Maths is a morning subject. Really?

Across my Twitter feed this morning was the bold claim that "Teaching maths in the morning improves results - TES", which stems from a press release of the Royal Economic Society which can be found here:

The TES article gives a brief summary of the conference paper, ending with the tantalizing quote "These results...present a low-cost intervention which can lead to an increase in student performance without substantial investments in school inputs." Which would seem to be the prize for all schools - an intervention that works without much (if any) additional cost. The suggestion being that just by restructuring the day results will go up.
A quick Google uncovered the actual paper itself, which can be downloaded here

The paper itself in the abstract opens with "The findings indicate significantly lower maths scores during afternoon classes by 0.082 and higher test scores for history classes by 0.069 standard deviations, respectively" - that seems tiny to me. Cohen tells us that if means differ by one standard deviation, we have d=1, by half a standard deviation we have d=0.5 and so on. In this case they differ by 0.069 (d=0.069) and 0.082 (d=0.082). Cohen suggested that d=0.2 be considered "small", 0.5 represents "medium" and 0.8 a "large" effect size. That means that if two groups effect sizes don't differ by 0.2 (or more) standard deviations the difference is trivial, even if it is statistically signifincat (which the author points out is the case)

Buried in the paper itself is the line "(for history) Statistically significant afternoon effect is only observed between the 40th and the 70th quantile of the distribution with declining magnitude for higher quantiles" - so the reported figure 0.069 and the claim of significance does not apply to all the data - the author has cherry picked the numbers looking for something significant to report.

So, my first problem with this headline is that the data in the paper isn't as conclusive as the headline would appear to suggest.

I also find it troublesome that this is a conference paper, reported via the press release. This (unrepresented) conference paper hasn't been peer reviewed in the manner of a journal paper - that is a fundamental issue here.
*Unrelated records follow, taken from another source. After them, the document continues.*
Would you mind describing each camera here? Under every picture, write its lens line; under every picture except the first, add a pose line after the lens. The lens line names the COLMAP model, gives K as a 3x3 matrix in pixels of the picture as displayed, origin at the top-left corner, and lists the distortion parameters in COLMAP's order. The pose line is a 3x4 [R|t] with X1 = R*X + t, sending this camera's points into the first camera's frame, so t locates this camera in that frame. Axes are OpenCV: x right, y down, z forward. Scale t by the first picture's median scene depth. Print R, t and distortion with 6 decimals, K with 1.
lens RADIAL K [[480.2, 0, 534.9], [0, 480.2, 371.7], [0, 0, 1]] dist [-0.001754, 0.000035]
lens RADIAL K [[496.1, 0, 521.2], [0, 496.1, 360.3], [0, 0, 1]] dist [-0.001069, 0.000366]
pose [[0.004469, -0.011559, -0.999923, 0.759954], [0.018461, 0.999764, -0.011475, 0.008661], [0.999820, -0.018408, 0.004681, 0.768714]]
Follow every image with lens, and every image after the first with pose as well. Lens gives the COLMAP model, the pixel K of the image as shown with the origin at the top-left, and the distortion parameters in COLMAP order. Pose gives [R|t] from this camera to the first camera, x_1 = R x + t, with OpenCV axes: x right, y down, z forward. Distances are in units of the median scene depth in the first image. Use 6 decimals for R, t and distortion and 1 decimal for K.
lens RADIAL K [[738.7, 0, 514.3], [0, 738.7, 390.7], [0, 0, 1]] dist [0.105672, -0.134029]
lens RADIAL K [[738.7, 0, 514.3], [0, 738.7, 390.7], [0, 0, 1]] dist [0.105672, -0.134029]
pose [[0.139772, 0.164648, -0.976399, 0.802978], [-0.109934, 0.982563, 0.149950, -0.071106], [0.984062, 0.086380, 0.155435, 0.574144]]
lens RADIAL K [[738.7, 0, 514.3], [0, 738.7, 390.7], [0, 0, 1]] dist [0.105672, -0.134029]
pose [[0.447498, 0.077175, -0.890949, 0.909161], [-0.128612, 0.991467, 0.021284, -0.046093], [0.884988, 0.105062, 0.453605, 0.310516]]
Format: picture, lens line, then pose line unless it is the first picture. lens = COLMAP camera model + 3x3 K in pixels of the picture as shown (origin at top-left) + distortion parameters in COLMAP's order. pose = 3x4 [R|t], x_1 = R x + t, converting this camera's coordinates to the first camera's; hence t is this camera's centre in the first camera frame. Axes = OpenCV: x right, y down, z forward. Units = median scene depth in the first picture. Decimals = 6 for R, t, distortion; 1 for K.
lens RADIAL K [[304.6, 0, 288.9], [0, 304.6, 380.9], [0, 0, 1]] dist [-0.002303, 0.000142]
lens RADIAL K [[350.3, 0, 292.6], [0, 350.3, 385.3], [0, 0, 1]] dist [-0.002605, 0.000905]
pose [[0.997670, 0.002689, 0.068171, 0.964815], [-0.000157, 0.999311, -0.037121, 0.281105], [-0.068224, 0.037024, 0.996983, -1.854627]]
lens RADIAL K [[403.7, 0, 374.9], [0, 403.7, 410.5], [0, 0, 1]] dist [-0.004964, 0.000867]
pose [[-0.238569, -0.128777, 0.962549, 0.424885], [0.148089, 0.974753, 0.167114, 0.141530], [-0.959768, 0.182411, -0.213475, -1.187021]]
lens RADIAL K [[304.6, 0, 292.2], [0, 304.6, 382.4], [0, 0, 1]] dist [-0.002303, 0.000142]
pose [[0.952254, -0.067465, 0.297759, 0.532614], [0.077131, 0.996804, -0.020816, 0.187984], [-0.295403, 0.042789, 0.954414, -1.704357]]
We cant be sure that this paper and the findings have been through the academic mill and actually stand up to rigorous analysis.

Finally, and this is often a criticism of academic papers - if you actually download and read the paper, I challenge you to actually understand the majority of the narrative and charts presented. Papers like this are not written for the people whom they proport to be aimed at (teachers, education decision makers). They are written for the small, closed community of academics who both have the time and experience to actually decipher them. As a teacher, member of SLT or school governor the paper is rich with data but the nuances of (over) analysis make interpretation very challenging.

However, there are some nuggets in the body of the paper though - the author finds that lower ability mathematicians are more negatively effected by afternoon lessons (no surprise there), that learners with higher absences do less well (shock), that unexplained absences are higher in the afternoon than the morning (again no surprise).

This demonstrates a few things:
(1) When the media promotes a story, please link to the actual paper
(2) That teachers need to be research literate and actually look for the papers mentioned in the news briefings
(3) That academics need to write papers keeping in mind who they are attempting to influence
(4) That just because it's in the paper, doesn't mean that we need to act upon it.